Neubau einer Passivwohnanlage in Freiburg

Balkone ohne Wärmebrücken

Beim größten Passivwohnhaus im Freiburger Stadtviertel Vauban spielen Laubengänge und Balkone eine wichtige Rolle für die Lebensqualität. Dabei bietet die tragende Verbindung mit dem Gebäudekern eine hohe Wärme- und Trittschalldämmung.

Das Projekt TriColore der Freiburger Stadtbau GmbH und der privaten Baugruppe Blau GbR ist das größte Passivhaus im Freiburger Stadtteil Vauban.
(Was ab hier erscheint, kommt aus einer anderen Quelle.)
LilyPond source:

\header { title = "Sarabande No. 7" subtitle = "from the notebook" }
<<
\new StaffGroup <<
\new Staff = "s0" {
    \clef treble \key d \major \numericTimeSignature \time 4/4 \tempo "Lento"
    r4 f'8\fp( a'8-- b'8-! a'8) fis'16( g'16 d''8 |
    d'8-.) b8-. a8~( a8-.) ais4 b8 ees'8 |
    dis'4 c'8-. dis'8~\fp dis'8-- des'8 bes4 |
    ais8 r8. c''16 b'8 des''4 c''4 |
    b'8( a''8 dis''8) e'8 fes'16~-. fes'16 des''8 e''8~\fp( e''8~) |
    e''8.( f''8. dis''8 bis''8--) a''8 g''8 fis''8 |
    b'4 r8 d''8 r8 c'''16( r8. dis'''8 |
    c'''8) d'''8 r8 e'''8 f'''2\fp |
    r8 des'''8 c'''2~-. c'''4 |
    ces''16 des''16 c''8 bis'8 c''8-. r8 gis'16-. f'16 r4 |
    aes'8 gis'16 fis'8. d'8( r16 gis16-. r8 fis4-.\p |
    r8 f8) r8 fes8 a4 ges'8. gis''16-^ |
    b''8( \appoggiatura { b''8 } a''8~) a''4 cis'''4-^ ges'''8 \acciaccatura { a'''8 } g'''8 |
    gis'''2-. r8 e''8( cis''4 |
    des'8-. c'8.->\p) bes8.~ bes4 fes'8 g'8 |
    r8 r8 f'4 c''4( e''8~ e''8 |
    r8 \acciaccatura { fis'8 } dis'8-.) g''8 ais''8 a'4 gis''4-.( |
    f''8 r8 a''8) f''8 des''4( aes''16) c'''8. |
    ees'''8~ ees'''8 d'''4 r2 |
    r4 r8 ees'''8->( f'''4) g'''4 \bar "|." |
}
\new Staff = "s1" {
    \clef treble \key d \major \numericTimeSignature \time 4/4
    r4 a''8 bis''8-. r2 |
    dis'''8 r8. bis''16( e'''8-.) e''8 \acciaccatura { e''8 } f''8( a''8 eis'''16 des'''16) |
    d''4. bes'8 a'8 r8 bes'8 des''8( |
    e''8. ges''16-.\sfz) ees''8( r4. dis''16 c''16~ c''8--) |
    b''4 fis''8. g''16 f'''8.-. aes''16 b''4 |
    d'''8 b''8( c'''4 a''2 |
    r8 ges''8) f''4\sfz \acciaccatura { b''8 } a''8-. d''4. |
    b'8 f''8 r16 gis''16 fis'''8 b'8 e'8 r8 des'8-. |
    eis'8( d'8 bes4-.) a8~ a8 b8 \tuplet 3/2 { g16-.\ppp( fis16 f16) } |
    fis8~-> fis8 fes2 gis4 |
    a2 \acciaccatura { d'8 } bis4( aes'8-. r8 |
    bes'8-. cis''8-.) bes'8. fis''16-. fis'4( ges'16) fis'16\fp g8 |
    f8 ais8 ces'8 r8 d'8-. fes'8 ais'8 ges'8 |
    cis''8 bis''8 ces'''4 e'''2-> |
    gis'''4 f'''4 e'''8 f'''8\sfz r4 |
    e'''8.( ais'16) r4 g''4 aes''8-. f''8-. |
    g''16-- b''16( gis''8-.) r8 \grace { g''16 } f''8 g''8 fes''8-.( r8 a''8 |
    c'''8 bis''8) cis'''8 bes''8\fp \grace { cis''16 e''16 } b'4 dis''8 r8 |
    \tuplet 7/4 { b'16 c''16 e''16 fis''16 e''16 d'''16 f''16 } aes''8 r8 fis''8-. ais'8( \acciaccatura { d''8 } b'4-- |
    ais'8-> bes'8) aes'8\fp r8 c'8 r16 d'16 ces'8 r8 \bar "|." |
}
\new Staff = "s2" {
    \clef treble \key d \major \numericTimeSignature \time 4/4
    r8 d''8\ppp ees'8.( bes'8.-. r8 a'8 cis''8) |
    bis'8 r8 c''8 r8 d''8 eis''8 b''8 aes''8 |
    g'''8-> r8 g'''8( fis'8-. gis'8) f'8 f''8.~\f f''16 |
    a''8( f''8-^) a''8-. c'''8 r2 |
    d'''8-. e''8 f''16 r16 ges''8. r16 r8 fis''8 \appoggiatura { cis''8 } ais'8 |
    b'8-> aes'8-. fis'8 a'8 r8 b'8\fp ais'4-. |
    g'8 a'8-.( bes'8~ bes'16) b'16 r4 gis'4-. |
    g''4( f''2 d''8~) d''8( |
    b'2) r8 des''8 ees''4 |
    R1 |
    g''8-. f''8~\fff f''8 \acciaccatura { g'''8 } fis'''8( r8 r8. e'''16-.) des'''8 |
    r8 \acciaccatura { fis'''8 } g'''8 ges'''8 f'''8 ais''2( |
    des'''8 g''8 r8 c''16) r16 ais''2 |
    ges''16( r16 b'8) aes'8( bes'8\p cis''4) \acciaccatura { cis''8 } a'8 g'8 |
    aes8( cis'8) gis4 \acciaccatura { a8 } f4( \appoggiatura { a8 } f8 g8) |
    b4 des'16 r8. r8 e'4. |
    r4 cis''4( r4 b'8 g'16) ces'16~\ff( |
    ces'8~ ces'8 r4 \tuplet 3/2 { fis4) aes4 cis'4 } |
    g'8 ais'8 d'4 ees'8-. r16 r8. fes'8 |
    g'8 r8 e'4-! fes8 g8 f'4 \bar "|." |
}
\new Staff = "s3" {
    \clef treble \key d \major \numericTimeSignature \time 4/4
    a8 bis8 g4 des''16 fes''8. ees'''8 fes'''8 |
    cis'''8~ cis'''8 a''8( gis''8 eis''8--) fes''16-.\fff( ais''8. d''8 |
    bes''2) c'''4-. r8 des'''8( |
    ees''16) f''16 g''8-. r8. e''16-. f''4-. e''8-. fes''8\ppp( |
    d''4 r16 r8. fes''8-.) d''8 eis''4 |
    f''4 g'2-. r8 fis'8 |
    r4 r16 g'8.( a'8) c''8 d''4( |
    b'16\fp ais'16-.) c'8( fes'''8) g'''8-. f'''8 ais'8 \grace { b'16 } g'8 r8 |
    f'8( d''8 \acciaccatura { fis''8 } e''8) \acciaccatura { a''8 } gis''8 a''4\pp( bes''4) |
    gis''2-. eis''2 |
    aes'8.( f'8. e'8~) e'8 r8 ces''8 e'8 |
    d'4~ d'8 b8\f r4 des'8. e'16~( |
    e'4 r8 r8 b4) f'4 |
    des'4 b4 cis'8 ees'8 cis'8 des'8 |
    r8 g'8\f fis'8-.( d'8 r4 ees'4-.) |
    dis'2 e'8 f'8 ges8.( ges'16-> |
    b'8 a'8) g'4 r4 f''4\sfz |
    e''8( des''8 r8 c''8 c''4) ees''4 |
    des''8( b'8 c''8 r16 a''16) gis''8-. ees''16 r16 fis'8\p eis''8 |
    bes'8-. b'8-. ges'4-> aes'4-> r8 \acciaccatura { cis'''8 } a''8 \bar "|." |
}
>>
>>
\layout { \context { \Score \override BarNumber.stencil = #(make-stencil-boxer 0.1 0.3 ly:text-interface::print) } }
Der langgestreckte Baukörper knickt an der Ecke Lise-Meitner-/Astrid Lindgren-Straße ab. An diesem Gelenk wurde das zentrale Treppenhaus für die beiden Baukörper des Mietwohnungsbaus vorgesehen, ein weiteres Treppenhaus befindet sich am Ende des Gebäudes.

Das Gebäude ist hoch gedämmt (Uwert Bodenplatte 0,301 W/m²K, Außenwand 0,138 W/m²K, Dach 0,113 W/m²K). Auf der Balkon- und Straßenseite wurden die Anbauten mit den Schöck Isokorb-Typen KXT, KFXT, QXT, QP, K und A wärmebrückenarm an den Gebäudekern angeschlossen Alle Fenster sind 3-fach-verglast. Die Lüftungsanlage sorgt für eine mindestens 80-prozentige Wärmerückgewinnung, der Heizwärmebedarf liegt unter 15 kW/h pro Quadratmeter und Jahr. Auf dem Dach des Gebäudes sorgen zusätzlich eine PV- und Solarthermie-Anlage für Energie und Warmwasser.